Nos queda la palabra

Cerrado al mundanal ruido

Julián García Valencia

Descubrió las llaves cuando buscaba otras que había perdido. En un cajón, con tres compartimentos, las guardaba en perfecto orden.

Al fondo, las de aquellos lugares donde ya no podía regresar bien porque no recordaba a qué cerradura correspondían bien porque el paso del tiempo había mudado en nuevos dueños. Nueva fachada y marco vital donde antes solo una cortina separaba la calle de la casona de sus abuelos, allá en un pequeño pueblo de Castilla y León donde se asentaban sus raíces. Más cerca, pudo ver el llavero correspondiente a su casa de Madrid, donde emigraron sus padres y que ahora alberga a otros emigrantes, también latinos.

En el lado más cercano, las copias de la vivienda habitual y otra que tenía en alquiler, junto a las identificadas con el nombre de sus hijos, que ya había volado del nido familiar.

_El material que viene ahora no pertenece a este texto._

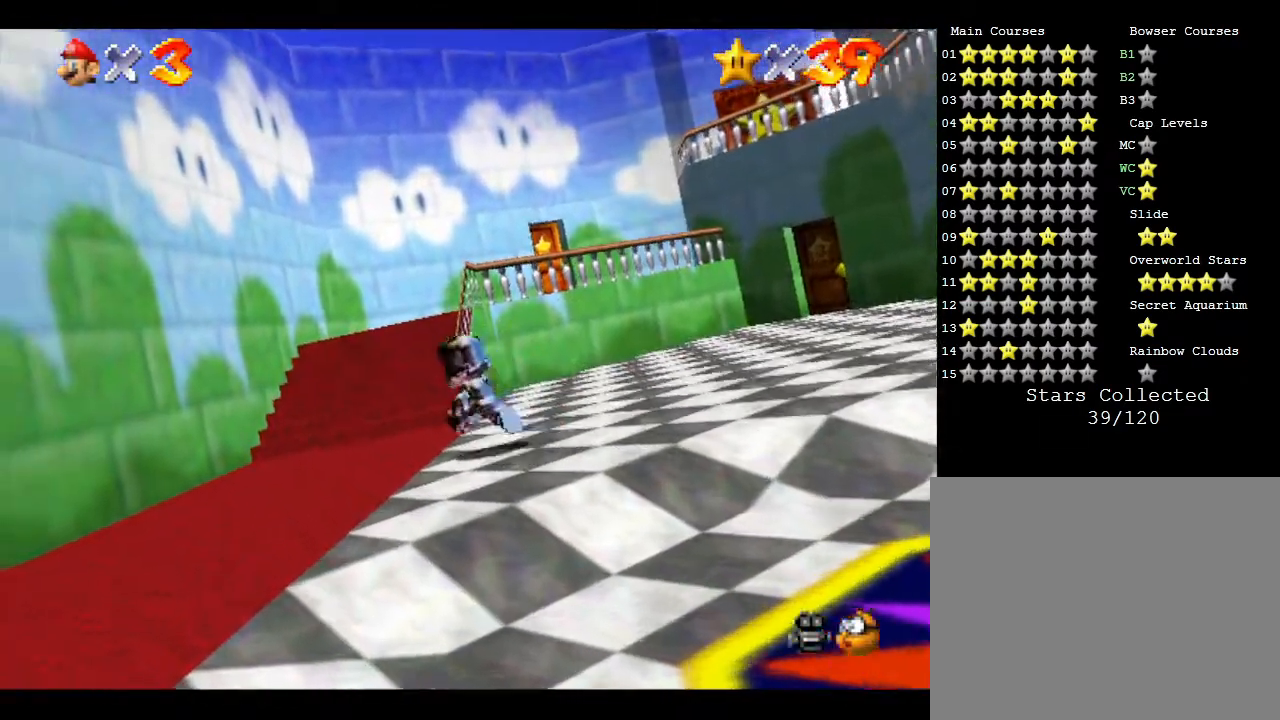
{"buttons": [], "left_stick": "up", "events": [[100, "left_stick", "up"]]}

Y en el medio reposaban las de la playa y un pequeño caserío que tenía en el noroeste, donde aquella región seca y mediterránea no parecía tal.

Con la primera tertulia de la mañana aún en los oídos, y las redes sociales bombardeando su mañana, decidió que todo podía esperar salvo respirar.

Desistió de seguir buscando y tomó una copia de su puerta blindada y también alargó la mano para coger las de su morada en la montaña.

Corrió al trastero a por la maleta y a igual velocidad dejó un hueco entre su ropa para dos buenos libros.

Este fin de semana se dedicaría a recoger leña para la chimenea y a desempolvar el sofá que acunaría su lectura y sus sueños. Crearía huellas, descalzo sobre la nieve, y miraría más allá del límpido horizonte. Percibiría si el nuevo movimiento del centro de la tierra acorta en realidad los días y se deleitaría con el primer trino que desafiara el termómetro. También le daría tiempo a rememorar el olor de su propio pan en el horno y a saborear, ahora sí, la existencia.